QuoteFor many years, Bradley actively encouraged Darkover fan fiction. She encouraged submissions from unpublished authors and reprinted some of it in commercial Darkover anthologies. This ended after a dispute with a fan over an unpublished Darkover novel of Bradley's that had similarities to one of the fan's stories. As a result, the novel remained unpublished and Bradley demanded the cessation of all Darkover fan fictionThe fan threatened to take Marion Zimmer Bradley to court for infringing on the fan's copyright. The fan holds the copyright to their own prose. The fan clearly does not hold the copyright to the characters. But should the author of the original work use prose from a fan work...well, things get dicey.
You'd also expect to face some legal trouble if you ripped some fan subs and tried to pass them off as your own translation (which has been done before).
Of note is the Organization for Transformative Works, which works to protect fan works and has this to say:
QuoteCopyright is intended to protect the creator’s right to profit from her work for a period of time to encourage creative endeavor and the widespread sharing of knowledge. But this does not preclude the right of others to respond to the original work, either with critical commentary, parody, or, we believe, transformative works.And:
In the United States, copyright is limited by the fair use doctrine. The legal case of Campbell v. Acuff-Rose held that transformative uses receive special consideration in fair use analysis. For those interested in reading in-depth legal analysis, more information can be found on the Fanlore Legal Analysis page.

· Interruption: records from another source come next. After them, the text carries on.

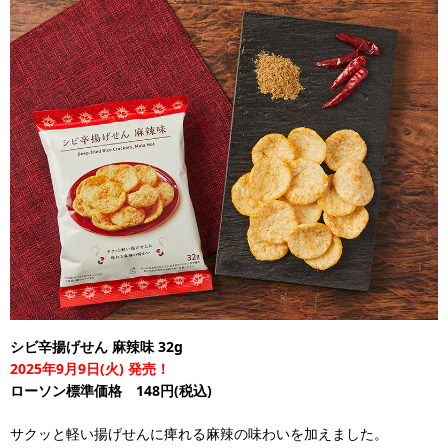
シビ辛揚げせん 麻辣味 32g
2025年9月9日(火) 発売！
ローソン標準価格 148円(税込)
サクッと軽い揚げせんに痺れる麻辣の味わいを加えました。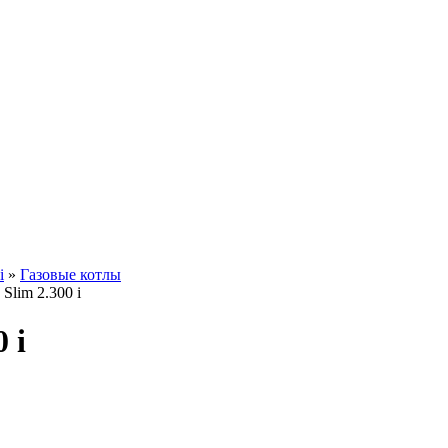
i
»
Газовые котлы
Slim 2.300 i
 i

QuoteWhile case law in this area is limited, we believe that current copyright law already supports our understanding of fanfiction as fair use.
We seek to broaden knowledge of fan creators’ rights and reduce the confusion and uncertainty on both fan and pro creators’ sides about fair use as it applies to fanworks. One of our models is the documentary filmmakers’ statement of best practices in fair use, which has helped clarify the role of fair use in documentary filmmaking.
It's certainly not as cut and dry as you might think.